> _Text for analysis_:
= = = =

Whitmer Kidnap Inmate Attempted Suicide At Least 6 Times

'He’s not the type of guy to have any kind of suicidal ideation, so he must have been suffering some kind of trauma...'

(Ken Silva, Headline USA) Brian Higgins, one of the minor players caught in the FBI-driven conspiracy to kidnap Michigan Gov. Gretchen Whitmer, attempted to kill himself at least six times in jail.

Prosecutors disclosed this disturbing fact Tuesday in a sentencing memorandum, in which they recommended that Higgins receive zero to 11-months imprisonment and undergo mental-health treatment for providing material support for terrorism.

“While pending trial, the prosecution learned from Antrim County Sheriff Daniel Bean that Defendant Higgins had attempted suicide at least six times while he was incarcerated in Antrim County by trying to drown himself in the toilet and by wrapping a towel around his neck to strangle himself,” Michigan prosecutors said in their Nov. 28 filing.

Higgins’s “crime” was participating in a “night-time surveillance” car ride to Whitmer’s home on Sept. 12, 2020.

Higgins, for his part, said he didn’t know the car ride was to surveil Whitmer’s home. According to Higgins, his “friend”—Stephen Robeson, who turned out to be an FBI informant—told him that the car ride was to surveil suspected human traffickers.

But facing an uphill legal battle, Higgins pled guilty in March, while his co-defendants who went to trial were all exonerated in September.

By all accounts, Higgins was a broken man by the time he caved in and pled guilty.

Headline USA understands that Higgins was severely abused while in jail. Out of respect for his privacy, the details of that abuse are being withheld.

Suffice it to say, Higgins was a staunch Christian who had never thought of committing suicide before he was sent to jail, said his friend, pro-liberty activist Thomas Leager.

“He’s not the type of guy to have any kind of suicidal ideation, so he must have been suffering some kind of trauma,” Leager told Headline USA.

Leager added that Higgins “seems to be doing better.”

“He’s just very paranoid—and rightfully so,” Leager said, referencing how some of Higgins’s “friends” turned out to be undercover federal agents bent on destroying his life.

= = = =

> _Data under study_:

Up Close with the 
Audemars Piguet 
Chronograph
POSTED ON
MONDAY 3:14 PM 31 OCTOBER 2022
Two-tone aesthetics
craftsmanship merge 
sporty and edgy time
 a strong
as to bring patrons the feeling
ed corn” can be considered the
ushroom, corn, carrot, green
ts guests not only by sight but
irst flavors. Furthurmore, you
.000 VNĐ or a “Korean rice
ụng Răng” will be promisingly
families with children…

= = = =

> _Actions to take_:
1. According to the article on Brian Higgins, from whom did the prosecution learn of his suicide attempts in jail?
2. Reproduce word for word the passage of the article on Brian Higgins from "Higgins, for his" to "exonerated in September.".

> _Replies_:
1. Antrim County Sheriff Daniel Bean

2.
Higgins, for his part, said he didn’t know the car ride was to surveil Whitmer’s home. According to Higgins, his “friend”—Stephen Robeson, who turned out to be an FBI informant—told him that the car ride was to surveil suspected human traffickers.

But facing an uphill legal battle, Higgins pled guilty in March, while his co-defendants who went to trial were all exonerated in September.